Sou dono de pedras e as vendo com prazer!

Compradores lá não faltam e
quase não durmo de tantos pedidos.

Os homens chegam, pagam em trívolo dinheiro
vivo e angustiante, e levam suas pedras.

Desconfio que alguns só compram a procura de preciosidades que a pedra tem. Mas suponho que nada conseguem, pois notícia disso ainda não tive.

Uns levam para casa e atiçam suas esposas
outras remoem seus filhos
Outros - danação total - azoam toda a família,pois a misturam com puro aguardente da roça.

Não se impressionem com minha profissão.Já é reconhecida no Inferno!

Ela nasceu da idéia de que todo mundo hoje tem um desejo
e um lampejo, meiados em escuridão, por ter uma pedreira.E atirar uma pedra.

E eu lascivo, os satisfaço. Não sou corruptela de almas!

Pedras de cantaria não tem o que o nome diz.
Só os alquimistas gostam nelas.

E eu me fragmento olhando tanta dissipez
nas mãos dos homens de corações formados
por fórmulas secretas.

Uns usam como argamassa para fortalecer seu dorso,
outros com seu poder conseguem destruir tudo a sua frente!

Tem a pedra, tem a massa.

Só falta usufruir,ferir - símbolo insosso
da vida passageira e da vida que as coisas carregam.

E eu, de mais posse, arrendei a montanha de grande postura e
densidade.

Muitos tem inveja de meu trabalho!

Mas que vou fazer se todos gostam de comprar
pedras e levar para as suas casas arejadas, para as ruas
azucrinadas , para suas casas manchadas de pecados e
sombreiros de discussões e desentendimentos quase
santos.

Deles não sou dono e de seus atos, desmandos!
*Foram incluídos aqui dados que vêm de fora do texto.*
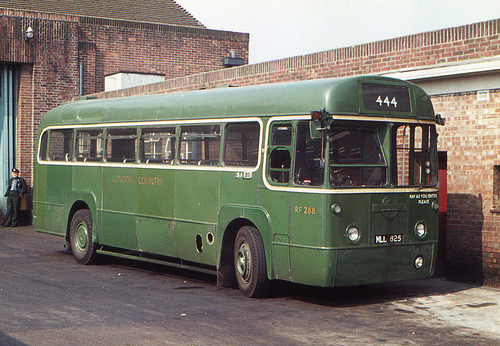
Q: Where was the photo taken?
A: It was taken at the road.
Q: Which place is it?
A: It is a road.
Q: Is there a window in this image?
A: Yes, there is a window.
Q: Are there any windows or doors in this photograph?
A: Yes, there is a window.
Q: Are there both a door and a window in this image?
A: Yes, there are both a window and a door.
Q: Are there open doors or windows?
A: Yes, there is an open window.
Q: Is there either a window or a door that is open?
A: Yes, the window is open.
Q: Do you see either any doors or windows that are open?
A: Yes, the window is open.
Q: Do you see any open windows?
A: Yes, there is an open window.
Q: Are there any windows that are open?
A: Yes, there is a window that is open.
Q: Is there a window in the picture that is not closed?
A: Yes, there is a open window.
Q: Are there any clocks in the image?
A: No, there are no clocks.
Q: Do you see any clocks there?
A: No, there are no clocks.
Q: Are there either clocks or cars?
A: No, there are no clocks or cars.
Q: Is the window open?
A: Yes, the window is open.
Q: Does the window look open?
A: Yes, the window is open.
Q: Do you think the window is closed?
A: No, the window is open.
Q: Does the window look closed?
A: No, the window is open.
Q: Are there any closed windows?
A: No, there is a window but it is open.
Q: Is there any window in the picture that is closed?
A: No, there is a window but it is open.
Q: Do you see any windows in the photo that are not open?
A: No, there is a window but it is open.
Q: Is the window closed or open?
A: The window is open.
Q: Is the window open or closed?
A: The window is open.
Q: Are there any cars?
A: No, there are no cars.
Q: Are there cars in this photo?
A: No, there are no cars.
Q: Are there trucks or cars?
A: No, there are no cars or trucks.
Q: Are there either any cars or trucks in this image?
A: No, there are no cars or trucks.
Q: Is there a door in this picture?
A: Yes, there is a door.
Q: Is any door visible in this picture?
A: Yes, there is a door.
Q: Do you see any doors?
A: Yes, there is a door.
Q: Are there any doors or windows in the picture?
A: Yes, there is a door.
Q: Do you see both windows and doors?
A: Yes, there are both a door and a window.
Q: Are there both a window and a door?
A: Yes, there are both a door and a window.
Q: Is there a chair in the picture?
A: No, there are no chairs.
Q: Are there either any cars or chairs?
A: No, there are no chairs or cars.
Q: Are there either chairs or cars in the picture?
A: No, there are no chairs or cars.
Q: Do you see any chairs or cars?
A: No, there are no chairs or cars.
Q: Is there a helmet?
A: No, there are no helmets.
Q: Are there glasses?
A: No, there are no glasses.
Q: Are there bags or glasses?
A: No, there are no glasses or bags.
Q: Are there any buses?
A: Yes, there is a bus.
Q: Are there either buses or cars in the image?
A: Yes, there is a bus.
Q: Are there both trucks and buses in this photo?
A: No, there is a bus but no trucks.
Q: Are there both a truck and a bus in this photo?
A: No, there is a bus but no trucks.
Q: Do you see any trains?
A: No, there are no trains.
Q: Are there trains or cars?
A: No, there are no trains or cars.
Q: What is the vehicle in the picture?
A: The vehicle is a bus.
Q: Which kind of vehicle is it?
A: The vehicle is a bus.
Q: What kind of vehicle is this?
A: That is a bus.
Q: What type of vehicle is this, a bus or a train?
A: That is a bus.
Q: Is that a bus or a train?
A: That is a bus.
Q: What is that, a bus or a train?
A: That is a bus.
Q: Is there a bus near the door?
A: Yes, there is a bus near the door.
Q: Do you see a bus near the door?
A: Yes, there is a bus near the door.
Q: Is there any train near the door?
A: No, there is a bus near the door.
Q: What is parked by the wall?
A: The bus is parked by the wall.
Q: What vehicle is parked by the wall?
A: The vehicle is a bus.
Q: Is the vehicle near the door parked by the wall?
A: Yes, the bus is parked by the wall.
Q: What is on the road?
A: The bus is on the road.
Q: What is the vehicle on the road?
A: The vehicle is a bus.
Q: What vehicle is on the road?
A: The vehicle is a bus.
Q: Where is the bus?
A: The bus is on the road.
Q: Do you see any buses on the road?
A: Yes, there is a bus on the road.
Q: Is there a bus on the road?
A: Yes, there is a bus on the road.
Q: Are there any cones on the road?
A: No, there is a bus on the road.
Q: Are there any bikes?
A: No, there are no bikes.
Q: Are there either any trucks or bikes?
A: No, there are no bikes or trucks.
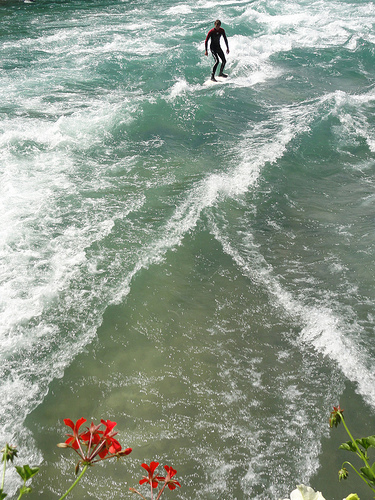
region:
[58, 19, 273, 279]
the man is surfing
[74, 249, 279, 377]
the waves are choppy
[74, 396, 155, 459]
the flowers are red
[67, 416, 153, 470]
the flowers are bright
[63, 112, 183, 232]
the water is blue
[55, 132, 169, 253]
the waves are white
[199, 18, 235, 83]
man wearing black wetsuit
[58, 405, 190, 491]
red flowers in foreground over water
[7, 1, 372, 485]
green and blue ocean water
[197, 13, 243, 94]
man standing on board surfing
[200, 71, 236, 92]
man on white surfboard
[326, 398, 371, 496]
green leaves of flowering plant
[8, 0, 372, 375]
white foam of waves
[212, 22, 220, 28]
short blond hair on surfer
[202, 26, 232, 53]
long sleeve red shirt on surfer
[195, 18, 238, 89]
man standing on white surfboard wearing black wetsuit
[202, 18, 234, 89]
person standing on a white surfboard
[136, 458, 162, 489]
small flower with bright red petals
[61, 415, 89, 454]
small flower with bright red petals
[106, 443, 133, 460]
small flower with bright red petals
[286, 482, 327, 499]
small flower with white petals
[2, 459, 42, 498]
stem of a plant with green leaves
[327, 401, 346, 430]
red flower with dropping petals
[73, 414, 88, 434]
bright red petal of a flower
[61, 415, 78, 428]
bright red petal of a flower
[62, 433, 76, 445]
bright red petal of a flower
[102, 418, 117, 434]
bright red petal of a flower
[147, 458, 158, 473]
bright red petal of a flower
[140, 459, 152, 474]
bright red petal of a flower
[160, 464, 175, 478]
bright red petal of a flower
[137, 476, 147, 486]
bright red petal of a flower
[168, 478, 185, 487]
bright red petal of a flower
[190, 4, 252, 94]
the man is surfing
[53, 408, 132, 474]
this is a flower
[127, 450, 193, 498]
this is a flower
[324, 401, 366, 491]
this is a flower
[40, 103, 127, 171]
this is a wave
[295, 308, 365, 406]
this is a wave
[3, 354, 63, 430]
this is a wave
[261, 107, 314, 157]
this is a wave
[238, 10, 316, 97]
this is a wave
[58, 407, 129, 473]
The red flower over the water.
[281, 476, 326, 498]
The white flower that is cut off.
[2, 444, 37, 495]
The plant in the far left corner.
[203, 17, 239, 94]
a person in the ocean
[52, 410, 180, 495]
red flowers over the water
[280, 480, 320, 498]
half a white flower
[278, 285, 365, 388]
white ocean foam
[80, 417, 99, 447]
a bright red flower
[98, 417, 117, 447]
a bright red flower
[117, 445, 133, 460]
a bright red flower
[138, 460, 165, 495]
a bright red flower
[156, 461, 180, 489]
a bright red flower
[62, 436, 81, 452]
a bright red flower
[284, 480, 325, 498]
a vivid white flower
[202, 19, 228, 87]
The man is on a surfboard.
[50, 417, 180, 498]
The flowers in the forefront are red in color.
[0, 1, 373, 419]
The water is not calm.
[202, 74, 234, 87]
The surfboard is in the water.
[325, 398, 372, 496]
The plant on the right is green in color.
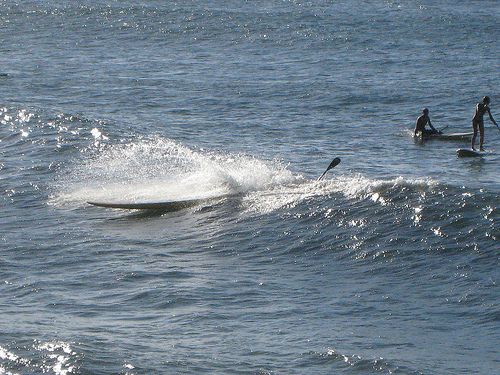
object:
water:
[82, 29, 197, 134]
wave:
[125, 157, 368, 224]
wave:
[150, 117, 408, 232]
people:
[416, 92, 498, 156]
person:
[469, 92, 498, 154]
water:
[340, 159, 497, 279]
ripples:
[28, 212, 404, 359]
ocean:
[0, 3, 499, 372]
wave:
[34, 122, 499, 239]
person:
[412, 105, 442, 135]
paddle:
[316, 155, 342, 182]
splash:
[57, 121, 264, 179]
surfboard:
[85, 187, 256, 208]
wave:
[25, 328, 128, 373]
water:
[1, 0, 496, 373]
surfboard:
[455, 145, 484, 160]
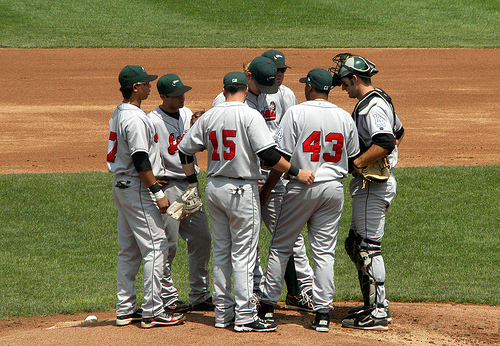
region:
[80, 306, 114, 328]
small white ball on the ground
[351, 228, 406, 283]
large knee pads around knee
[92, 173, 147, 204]
blue and white glove in man's back pocket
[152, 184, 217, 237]
white glove in man's hand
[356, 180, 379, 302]
line at side of player's pants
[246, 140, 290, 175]
black edge of under shirt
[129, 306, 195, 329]
black sneakers with red and white trim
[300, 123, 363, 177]
large red numbers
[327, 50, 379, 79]
blue and green helmet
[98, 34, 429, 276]
players congregating on field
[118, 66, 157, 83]
black baseball hat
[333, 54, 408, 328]
man in baseball catchers uniform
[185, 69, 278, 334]
man wearing baseball uniform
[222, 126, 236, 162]
red number fiveon shirt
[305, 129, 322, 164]
red number four on shirt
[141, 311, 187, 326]
grey white and orange baseball cleat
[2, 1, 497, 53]
green grass on baseball field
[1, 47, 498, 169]
brown dirt on baseball field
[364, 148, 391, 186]
brown leather catchers mitt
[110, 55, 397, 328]
men talkingon baseball field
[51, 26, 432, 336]
a group of baseball players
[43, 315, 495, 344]
brown dirt on a baseball field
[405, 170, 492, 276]
green grass on a ball field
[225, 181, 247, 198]
a white glove in the back pocket of a ball player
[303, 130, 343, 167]
the number 43 on the back of a jersey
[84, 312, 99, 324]
a white baseball on the ground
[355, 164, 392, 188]
a baseball glove in a player's left hand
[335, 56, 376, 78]
a green and gray helmet on the catcher's head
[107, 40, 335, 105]
green caps on the ballplayers' heads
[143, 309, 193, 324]
red black and white Nike sneakers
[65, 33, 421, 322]
group of guys in jersey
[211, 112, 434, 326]
group of guys in jersey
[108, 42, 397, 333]
a baseball team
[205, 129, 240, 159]
the number fifteen in red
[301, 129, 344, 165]
the number forty-three in red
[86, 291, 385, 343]
the pitchers mound on a baseball diamond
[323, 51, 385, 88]
a baseball catchers mask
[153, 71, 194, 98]
a black and white baseball cap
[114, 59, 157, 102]
a head of a man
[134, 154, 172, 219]
the arm of a man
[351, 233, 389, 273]
a knee pad on a knee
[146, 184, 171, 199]
a sweat band on a wrist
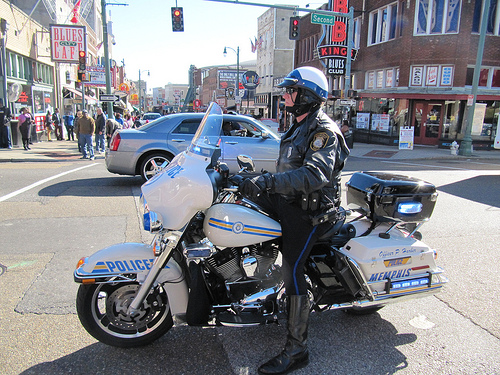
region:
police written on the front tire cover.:
[80, 239, 187, 279]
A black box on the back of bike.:
[343, 167, 444, 222]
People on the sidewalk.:
[36, 87, 139, 152]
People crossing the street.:
[73, 103, 119, 155]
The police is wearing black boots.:
[259, 281, 331, 366]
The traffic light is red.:
[259, 1, 318, 40]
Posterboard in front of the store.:
[390, 122, 425, 163]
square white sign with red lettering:
[48, 20, 88, 64]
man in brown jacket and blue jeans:
[73, 110, 98, 161]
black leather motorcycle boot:
[257, 288, 317, 373]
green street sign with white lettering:
[311, 7, 337, 27]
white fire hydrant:
[448, 137, 460, 157]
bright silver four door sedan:
[107, 113, 285, 180]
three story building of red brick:
[291, 0, 498, 145]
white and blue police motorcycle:
[58, 99, 449, 349]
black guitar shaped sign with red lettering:
[316, 1, 360, 78]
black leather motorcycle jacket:
[256, 108, 354, 212]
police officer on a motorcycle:
[72, 64, 454, 373]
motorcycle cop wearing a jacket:
[226, 65, 351, 374]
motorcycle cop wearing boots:
[237, 67, 362, 374]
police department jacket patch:
[306, 129, 331, 153]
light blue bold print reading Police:
[104, 258, 154, 273]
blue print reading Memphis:
[368, 268, 412, 283]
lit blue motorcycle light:
[398, 201, 424, 214]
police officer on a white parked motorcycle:
[71, 63, 448, 373]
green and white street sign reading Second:
[308, 11, 335, 26]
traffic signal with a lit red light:
[170, 6, 185, 31]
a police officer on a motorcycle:
[50, 80, 448, 324]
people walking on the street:
[16, 79, 156, 169]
Até o pároco de minha vila é freguês assíduo de
minhas pedras:
ele vêm de manhã - como um sabugo enferrujado -
bíblia dos pecados debaixo do braço, e me compra
vários quilos de pedras.

Prá que não sei.Não se pergunta ao salvador de
almas e espíritos convulsos prá que ele quer pedras.
Mas que compra, lá ele compra.

Assim, meu negócio prospera.
Todo mundo da cidade compra minhas pedras,
alguns até nela rezam.

Outros, por ironia, são sepultados, pedra sobre pedra. Triste.

E assim também levo minha vida próspera;
tenho uma mulher e três amantes:
cinco filhos - que também adoram pedras.

Três filhos com a primeira
e dois com a segunda;
a terceira não quis filhos, pois disse
não desejar que eles jamais seguissem a carreira
do pai - vendedor de pedras e ralas angústias!

Sou famoso na cidade pois alimento toda minha vila com
os mais variados e tensos tipos de pedras.

Nunca vi uma comunidade, até bem santa,
comprar tanta pedra.

Agora - sei de fonte bem limpa e suave -
por vários médicos - também fregueses, adoradores
de lancetas e pedra lascada -
que a maioria dos corações do povo da minha
vila está ferida dentro do coração,
-onde as pedras atingem mais.

Mas que posso fazer se o meu povo
compra pedras para ferir o próprio povo!

Fico então com o coração partido de ter tal profissão
-vendedor de dores, amparo dos que já se perderam.

E morrem como estorvos e indiferentes.

Então, um dia descobri que também sou quase de pedra
Mas não estou à venda.
Com quatro pedras já me atingiram
bem no coração eslavo.

Chorei emperdenido e, em colapso,
pois tais homens que nos habitam
são ociosos e incontentes.

Mas a primeira pedra nunca atirei!

Só me escondo na hora que, com certeza absoluta,
vou chorar, não como uma pedra,
mais como uma milagrosa flor
que nasce entre seus entravos lascados.